Cette TVA circulaire permettrait donc de satisfaire l’ensemble des parties : producteurs, consommateurs et pouvoirs publics. Objectif : redonner du pouvoir d’achat sur les marchés de consommation responsables tout en diminuant les dépenses publiques.
Un PROOF OF CONCEPT (POC) de ce dispositif va être prochainement lancé à l’automne 2016 à partir des méthodes que Fondation 2019 a développé depuis 2012.
Cette expérimentation « à blanc » avec un petit nombre d’acteurs, porterait sur deux secteurs distincts :
– Production-consommation de produits manufacturés de grande utilité. (Impact de l’économie circulaire)
– Production-consommation de produits issus de l’agriculture (Impact des modes de production alternatifs, Bio)
Consécutivement à cette première Phase de POC, une deuxième Phase d’Etude d’Impacts pourra démarrer (Impacts budgétaires et fiscaux, Juridiques, etc) en 2017, puis enfin une troisième Phase d’Expérimentation en Vraie Grandeur en 2018 …

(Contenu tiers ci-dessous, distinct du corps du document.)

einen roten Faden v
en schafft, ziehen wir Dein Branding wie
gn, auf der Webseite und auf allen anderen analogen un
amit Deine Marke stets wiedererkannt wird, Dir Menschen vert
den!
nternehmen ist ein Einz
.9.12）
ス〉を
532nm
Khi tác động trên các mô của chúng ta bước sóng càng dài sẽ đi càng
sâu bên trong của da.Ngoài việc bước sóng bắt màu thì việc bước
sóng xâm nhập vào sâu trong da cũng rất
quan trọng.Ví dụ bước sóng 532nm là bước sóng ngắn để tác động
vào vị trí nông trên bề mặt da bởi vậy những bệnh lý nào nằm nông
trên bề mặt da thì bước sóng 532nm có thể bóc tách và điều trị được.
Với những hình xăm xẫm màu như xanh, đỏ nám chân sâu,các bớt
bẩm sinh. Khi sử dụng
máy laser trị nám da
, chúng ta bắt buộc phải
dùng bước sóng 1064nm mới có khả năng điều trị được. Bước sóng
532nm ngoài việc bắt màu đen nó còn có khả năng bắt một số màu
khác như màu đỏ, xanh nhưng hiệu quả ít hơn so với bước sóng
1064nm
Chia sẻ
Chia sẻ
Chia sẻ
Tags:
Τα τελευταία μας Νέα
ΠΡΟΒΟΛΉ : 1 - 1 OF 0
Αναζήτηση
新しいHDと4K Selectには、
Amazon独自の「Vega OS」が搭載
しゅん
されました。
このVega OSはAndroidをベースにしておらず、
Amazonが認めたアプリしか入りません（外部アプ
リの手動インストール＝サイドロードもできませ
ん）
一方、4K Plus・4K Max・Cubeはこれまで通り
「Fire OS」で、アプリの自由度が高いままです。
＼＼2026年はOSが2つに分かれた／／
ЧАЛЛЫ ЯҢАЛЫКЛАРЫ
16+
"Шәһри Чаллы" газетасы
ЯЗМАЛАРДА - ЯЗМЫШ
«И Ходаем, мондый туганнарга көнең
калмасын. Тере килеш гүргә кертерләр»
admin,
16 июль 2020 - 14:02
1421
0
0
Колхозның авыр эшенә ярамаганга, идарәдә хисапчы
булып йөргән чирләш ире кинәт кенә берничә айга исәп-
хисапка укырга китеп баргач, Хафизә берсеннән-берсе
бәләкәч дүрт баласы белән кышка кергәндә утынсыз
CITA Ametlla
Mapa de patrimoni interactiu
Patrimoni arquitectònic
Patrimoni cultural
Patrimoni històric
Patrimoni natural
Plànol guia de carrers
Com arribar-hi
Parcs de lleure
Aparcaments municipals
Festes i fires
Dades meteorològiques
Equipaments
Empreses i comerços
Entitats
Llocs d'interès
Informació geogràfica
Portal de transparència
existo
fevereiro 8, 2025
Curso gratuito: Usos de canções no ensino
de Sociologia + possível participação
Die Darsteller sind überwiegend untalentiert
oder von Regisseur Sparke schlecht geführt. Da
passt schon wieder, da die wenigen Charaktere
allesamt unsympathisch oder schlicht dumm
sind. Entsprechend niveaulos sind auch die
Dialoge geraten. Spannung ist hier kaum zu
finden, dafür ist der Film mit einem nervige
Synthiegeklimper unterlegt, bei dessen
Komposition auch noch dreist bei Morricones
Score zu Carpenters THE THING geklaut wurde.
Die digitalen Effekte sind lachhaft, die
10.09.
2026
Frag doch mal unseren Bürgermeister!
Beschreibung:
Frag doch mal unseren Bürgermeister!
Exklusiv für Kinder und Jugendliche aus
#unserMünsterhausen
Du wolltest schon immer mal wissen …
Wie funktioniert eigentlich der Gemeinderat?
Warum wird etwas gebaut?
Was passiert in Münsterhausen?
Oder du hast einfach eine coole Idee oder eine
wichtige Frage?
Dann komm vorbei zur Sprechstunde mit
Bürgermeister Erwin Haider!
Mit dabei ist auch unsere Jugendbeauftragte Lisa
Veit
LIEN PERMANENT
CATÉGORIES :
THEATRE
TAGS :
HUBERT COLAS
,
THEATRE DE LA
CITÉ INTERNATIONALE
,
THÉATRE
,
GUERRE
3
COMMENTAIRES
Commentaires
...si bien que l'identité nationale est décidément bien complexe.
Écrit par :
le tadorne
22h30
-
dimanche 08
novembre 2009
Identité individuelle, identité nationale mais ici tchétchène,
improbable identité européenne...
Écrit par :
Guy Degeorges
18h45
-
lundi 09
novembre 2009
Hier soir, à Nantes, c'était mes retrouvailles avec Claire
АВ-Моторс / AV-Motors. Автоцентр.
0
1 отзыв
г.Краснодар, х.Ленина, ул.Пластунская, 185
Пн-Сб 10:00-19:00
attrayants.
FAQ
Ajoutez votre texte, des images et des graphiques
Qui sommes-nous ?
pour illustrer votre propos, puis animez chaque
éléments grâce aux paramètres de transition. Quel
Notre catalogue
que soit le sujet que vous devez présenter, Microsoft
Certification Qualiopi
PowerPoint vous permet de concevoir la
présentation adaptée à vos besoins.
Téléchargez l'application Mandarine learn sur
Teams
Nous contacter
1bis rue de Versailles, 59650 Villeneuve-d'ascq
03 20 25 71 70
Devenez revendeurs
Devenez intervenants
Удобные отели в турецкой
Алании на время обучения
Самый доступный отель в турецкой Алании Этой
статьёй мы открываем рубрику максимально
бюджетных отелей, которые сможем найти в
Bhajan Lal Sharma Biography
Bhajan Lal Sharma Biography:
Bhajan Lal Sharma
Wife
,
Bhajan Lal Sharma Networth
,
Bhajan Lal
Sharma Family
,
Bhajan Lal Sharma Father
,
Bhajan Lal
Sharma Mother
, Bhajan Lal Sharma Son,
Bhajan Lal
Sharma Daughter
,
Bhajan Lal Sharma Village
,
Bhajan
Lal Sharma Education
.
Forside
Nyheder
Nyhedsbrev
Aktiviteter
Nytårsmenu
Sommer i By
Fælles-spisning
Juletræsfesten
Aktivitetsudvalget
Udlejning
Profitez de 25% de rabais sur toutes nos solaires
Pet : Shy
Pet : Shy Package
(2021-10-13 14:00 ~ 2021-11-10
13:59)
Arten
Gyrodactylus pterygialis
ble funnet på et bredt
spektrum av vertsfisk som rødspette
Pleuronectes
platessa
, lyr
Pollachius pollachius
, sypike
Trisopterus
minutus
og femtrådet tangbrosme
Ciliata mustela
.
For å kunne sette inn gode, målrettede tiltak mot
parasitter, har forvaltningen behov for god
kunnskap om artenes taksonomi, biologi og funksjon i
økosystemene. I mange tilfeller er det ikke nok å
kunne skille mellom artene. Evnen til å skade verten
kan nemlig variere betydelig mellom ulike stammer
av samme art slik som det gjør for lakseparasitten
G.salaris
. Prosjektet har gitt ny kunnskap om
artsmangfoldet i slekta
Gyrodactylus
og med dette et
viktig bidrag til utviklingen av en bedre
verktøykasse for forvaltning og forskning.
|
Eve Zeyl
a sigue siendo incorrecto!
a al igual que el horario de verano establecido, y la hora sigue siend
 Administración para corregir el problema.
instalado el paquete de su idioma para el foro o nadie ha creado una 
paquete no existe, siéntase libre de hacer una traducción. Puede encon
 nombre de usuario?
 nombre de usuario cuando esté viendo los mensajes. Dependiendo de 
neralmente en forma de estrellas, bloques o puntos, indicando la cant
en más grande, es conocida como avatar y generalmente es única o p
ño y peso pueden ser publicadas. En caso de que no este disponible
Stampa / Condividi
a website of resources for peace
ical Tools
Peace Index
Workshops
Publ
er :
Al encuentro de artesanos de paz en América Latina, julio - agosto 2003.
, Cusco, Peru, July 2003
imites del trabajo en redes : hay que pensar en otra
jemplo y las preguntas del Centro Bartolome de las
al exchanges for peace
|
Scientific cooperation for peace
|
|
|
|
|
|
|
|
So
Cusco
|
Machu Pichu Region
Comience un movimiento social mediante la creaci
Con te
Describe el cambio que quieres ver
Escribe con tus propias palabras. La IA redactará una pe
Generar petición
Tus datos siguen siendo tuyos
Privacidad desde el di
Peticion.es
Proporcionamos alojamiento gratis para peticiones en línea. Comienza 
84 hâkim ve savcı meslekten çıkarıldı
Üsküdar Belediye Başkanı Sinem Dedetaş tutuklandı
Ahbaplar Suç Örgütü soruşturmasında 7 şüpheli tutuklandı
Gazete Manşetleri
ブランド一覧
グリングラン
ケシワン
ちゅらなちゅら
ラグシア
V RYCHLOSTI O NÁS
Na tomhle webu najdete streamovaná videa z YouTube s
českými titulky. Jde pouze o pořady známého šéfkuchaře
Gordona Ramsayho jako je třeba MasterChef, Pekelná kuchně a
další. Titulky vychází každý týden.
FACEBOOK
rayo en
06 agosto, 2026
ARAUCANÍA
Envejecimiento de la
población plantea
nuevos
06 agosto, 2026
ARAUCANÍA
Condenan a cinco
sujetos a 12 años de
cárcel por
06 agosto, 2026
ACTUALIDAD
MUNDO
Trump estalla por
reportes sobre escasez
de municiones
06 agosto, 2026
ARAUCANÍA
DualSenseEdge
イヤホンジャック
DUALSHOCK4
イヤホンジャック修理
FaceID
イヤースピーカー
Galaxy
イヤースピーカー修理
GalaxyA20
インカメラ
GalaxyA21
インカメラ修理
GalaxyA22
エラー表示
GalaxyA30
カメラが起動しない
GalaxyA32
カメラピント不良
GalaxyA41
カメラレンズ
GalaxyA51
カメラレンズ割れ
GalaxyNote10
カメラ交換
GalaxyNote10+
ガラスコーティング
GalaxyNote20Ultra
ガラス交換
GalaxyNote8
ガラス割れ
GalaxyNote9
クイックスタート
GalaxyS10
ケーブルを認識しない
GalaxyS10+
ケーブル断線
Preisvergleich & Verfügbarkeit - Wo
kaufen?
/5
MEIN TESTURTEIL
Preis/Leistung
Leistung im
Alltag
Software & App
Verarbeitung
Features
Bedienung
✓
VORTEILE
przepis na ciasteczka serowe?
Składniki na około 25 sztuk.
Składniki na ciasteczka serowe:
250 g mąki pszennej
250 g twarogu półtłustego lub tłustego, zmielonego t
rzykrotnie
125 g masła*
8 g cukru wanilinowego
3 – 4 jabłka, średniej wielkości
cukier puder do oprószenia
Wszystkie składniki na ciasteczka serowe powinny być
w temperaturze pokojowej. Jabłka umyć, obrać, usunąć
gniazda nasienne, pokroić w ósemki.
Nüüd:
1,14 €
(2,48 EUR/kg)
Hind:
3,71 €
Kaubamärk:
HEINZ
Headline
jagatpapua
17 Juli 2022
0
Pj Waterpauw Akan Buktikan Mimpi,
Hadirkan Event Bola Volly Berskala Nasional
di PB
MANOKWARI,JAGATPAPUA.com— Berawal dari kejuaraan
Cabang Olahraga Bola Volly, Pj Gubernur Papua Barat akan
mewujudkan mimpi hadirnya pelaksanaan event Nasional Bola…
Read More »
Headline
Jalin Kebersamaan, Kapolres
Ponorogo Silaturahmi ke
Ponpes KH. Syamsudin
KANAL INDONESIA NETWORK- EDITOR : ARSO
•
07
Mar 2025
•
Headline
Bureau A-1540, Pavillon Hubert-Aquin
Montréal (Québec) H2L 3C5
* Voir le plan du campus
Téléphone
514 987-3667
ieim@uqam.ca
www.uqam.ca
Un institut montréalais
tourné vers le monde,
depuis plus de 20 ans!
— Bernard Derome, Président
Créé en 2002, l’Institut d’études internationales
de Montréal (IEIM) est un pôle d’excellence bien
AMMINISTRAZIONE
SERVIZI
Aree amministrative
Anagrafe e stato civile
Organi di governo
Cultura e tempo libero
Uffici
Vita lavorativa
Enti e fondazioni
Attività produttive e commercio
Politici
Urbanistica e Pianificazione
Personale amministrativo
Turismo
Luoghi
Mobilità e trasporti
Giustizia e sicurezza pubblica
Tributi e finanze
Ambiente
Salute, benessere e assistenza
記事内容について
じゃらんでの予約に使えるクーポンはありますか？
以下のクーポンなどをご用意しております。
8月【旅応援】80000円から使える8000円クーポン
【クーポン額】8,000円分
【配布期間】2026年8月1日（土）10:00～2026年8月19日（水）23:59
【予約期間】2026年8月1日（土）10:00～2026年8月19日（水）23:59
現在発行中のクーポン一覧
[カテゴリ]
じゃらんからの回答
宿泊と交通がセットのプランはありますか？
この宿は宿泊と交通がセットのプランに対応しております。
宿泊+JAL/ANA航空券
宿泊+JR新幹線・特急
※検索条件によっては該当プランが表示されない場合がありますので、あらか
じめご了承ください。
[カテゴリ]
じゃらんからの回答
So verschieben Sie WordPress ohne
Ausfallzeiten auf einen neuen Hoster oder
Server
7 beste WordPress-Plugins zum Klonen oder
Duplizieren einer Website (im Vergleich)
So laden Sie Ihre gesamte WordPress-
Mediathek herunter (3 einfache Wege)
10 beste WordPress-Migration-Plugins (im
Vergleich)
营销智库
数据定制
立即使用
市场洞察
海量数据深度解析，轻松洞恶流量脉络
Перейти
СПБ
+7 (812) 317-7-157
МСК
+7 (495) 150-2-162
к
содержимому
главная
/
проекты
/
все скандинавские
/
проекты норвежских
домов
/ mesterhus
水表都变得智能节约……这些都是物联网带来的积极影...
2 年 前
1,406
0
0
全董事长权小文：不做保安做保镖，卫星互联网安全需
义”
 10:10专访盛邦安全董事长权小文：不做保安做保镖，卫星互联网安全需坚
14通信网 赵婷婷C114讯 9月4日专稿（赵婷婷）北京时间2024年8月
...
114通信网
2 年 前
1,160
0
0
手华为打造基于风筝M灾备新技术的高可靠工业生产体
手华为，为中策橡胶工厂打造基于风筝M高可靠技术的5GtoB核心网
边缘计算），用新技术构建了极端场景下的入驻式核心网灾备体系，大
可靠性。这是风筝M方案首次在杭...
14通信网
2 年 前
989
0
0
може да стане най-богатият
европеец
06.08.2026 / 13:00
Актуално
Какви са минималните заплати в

Par Romain FERRARI, Président de la Fondation 2019
[1] Une externalité apparaît lorsque l’activité d’un agent économique (production ou consommation d’un bien ou d’un service) a un effet direct (positif ou négatif) sur le bien-être d’un autre agent, sans qu’il y ait pour autant de compensations financières entre eux. On parle de nuisance pour une externalité négative, et de gain pour une externalité positive. En effet, lorsqu’un acteur économique, de par son activité, engendre un effet externe non intentionnel sur un autre acteur en lui procurant un avantage sans contrepartie monétaire, l’externalité est positive. A l’inverse un dommage non intentionnel sans compensation est une externalité négative.
[2] Une externalité est toujours au bénéficie ou au préjudice d’un tiers.
Par extension, l’environnement dans sa globalité, en dernier ressort, peut être assimilé à un tiers.
Ce sont par exemple les dommages environnementaux qui ne sont pas supportés financièrement par la chaîne de production et de distribution. Lorsque ce coût est pris en charge par le responsable direct de l’occurrence de l’impact il est internalisé. La part non internalisée du coût environnemental correspond au coût externe.
[3] Le terme « circulaire » désigne ici l’action de réintroduction ou internalisation des coûts cachés qui échappent habituellement au processus transactionnel.
[4] Au-delà du prix d’achat, ces coûts incluent les frais induits (consommation d’énergie, d’accessoires, d’entretiens) généralement consentis et les coûts cachés non consentis. On relève en général deux grandes catégories de coûts cachés : directs et indirects. Dans le cas par exemple d’une pollution de l’air (induite par le processus de production-consommation), les coûts cachés directs seront liés aux coûts de soins et de nuisances psychologiques, olfactives, esthétiques (coûts de déplacement, prix hédoniques). Les coûts cachés indirects seront associés à la dégradation du bâti, des écosystèmes, des pertes de rendement de l’agriculture, et les effets induits sur le bien-être en général. Certains de ces coûts directs et indirects sont tangibles : couts de consultation et d’hospitalisation, absentéisme. D’autres « intangibles » (ou non-marchand) : souffrance physique et mentale, perte de bien-être et d’aménité, valeur d‘un décès, pertes de biodiversité … Les méthodes qui permettent de modéliser ces coûts sont très robustes concernant les coûts directs et indirects, moins robustes sur les coûts intangibles. Toutefois, malgré les critiques courantes, il faut noter que les approches méthodologiques ont énormément progressé ces 20 dernières années. Une partie des coûts cachés directs tangibles sont pris en charge par la collectivité et financés par les régimes sociaux et la fiscalité. Ceux qui ne sont pas pris en charge creusent les déficits et les dettes environnementales et sociales…
[5] La diminution des dépenses publiques est la conséquence de la réduction des couts cachés pris en charge par la collectivité. Exemples : le coût annuel de la dépollution de l’eau par certaines activités agricoles, le coût sanitaire de la pollution de l’air.